Speaking to our correspondent on Tuesday, Ambali said, “The committee has held its final meeting and we have signed the technical document which will be transmitted to Mr President so by November end. It is expected that states will receive their allocations from FAAC. Also, I can tell you that the President is eager to receive that document. The committee worked within the time frame that was provided.”

Meanwhile, the National Union of Teachers (NUT) has expressed fears about the capacity of LGs to pay the N70,000 new minimum wage to primary school teachers.

The NUT’s apprehension is based on the failure of the councils to implement the former N30,000 minimum wage.

Findings by our correspondent show that some LG workers in Nasarawa, Enugu, Zamfara, Borno, Yobe, and Kogi states, among others, have remained on the N18,000 minimum wage, which was approved in 2011.

However, the inability of the councils to implement the minimum wage has been blamed on the failure of the government to fully implement LG autonomy.

Data obtained from the NUT revealed that teachers in LG primary schools were not paid the former minimum wage.

In Enugu State, for instance, LG workers were exempted from benefiting from the minimum wage, even though state workers enjoyed the salary.

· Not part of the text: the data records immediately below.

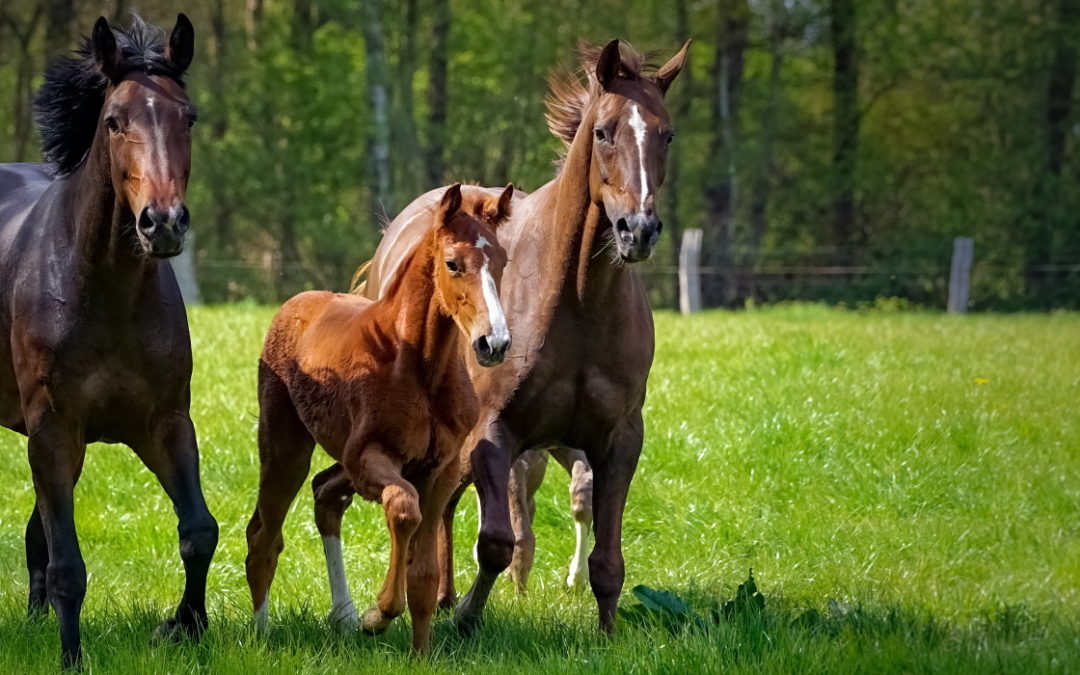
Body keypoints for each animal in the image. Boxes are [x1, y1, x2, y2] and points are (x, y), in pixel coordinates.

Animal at [0, 13, 216, 665]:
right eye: (115, 120)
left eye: (187, 117)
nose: (163, 223)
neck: (104, 292)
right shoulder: (53, 429)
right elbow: (68, 565)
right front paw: (70, 658)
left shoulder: (164, 423)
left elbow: (198, 531)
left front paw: (185, 627)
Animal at [245, 181, 514, 652]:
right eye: (453, 263)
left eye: (501, 261)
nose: (493, 343)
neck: (419, 365)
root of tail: (296, 303)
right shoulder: (368, 457)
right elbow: (403, 508)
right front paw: (379, 615)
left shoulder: (441, 469)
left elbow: (425, 573)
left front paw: (420, 653)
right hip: (284, 449)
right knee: (265, 537)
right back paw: (263, 636)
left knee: (322, 499)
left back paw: (342, 617)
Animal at [358, 40, 686, 630]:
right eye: (603, 131)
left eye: (666, 134)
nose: (639, 230)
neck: (576, 302)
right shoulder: (495, 434)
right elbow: (495, 541)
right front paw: (467, 619)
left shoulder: (619, 439)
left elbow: (608, 558)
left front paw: (607, 632)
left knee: (444, 505)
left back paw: (441, 594)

Also, Abia, Adamawa, Bauchi, Nasarawa, Kogi, Sokoto, Taraba, Yobe, Zamfara, Imo, and Gombe States did not implement the old minimum wage for teachers at both state and local levels.

Confirming this, the General Secretary of the National Union of Teachers, Dr. Mike Ene, said, “I can tell you that some states didn’t even implement the N18,000 minimum wage for teachers at the local level. Some governors refused to pay, stating that the teachers are under the employment of the local governments.

“There should be no form of segregation when it comes to the implementation of the minimum wage. We all go to the same market. There is no specific market for local government workers. However, we commend all the governors who have come out to say that the minimum wage will be implemented across the board.

“Also, the NLC has vowed to shake the country by December should state governments fail to implement the minimum wage, so I can tell you that the move by the NLC will force things into play.”

But NULGE president Ambali assured that the minimum wage would be implemented across the board when the LG autonomy commences.

“Over the years, governors have had one excuse, and that is the fact that they always claimed that LGs are autonomous so they can’t negotiate minimum wage on behalf of LG workers. But the truth is that LGs were never autonomous during those periods.

“However, during the negotiation of the new minimum wage, the President brought in representatives of ALGON (Association of Local Governments of Nigeria) to also negotiate, and with the LG autonomy coming into play, that will be settled. The NLC has also given an ultimatum of December for all states as regards the payment of the minimum wage,” he added.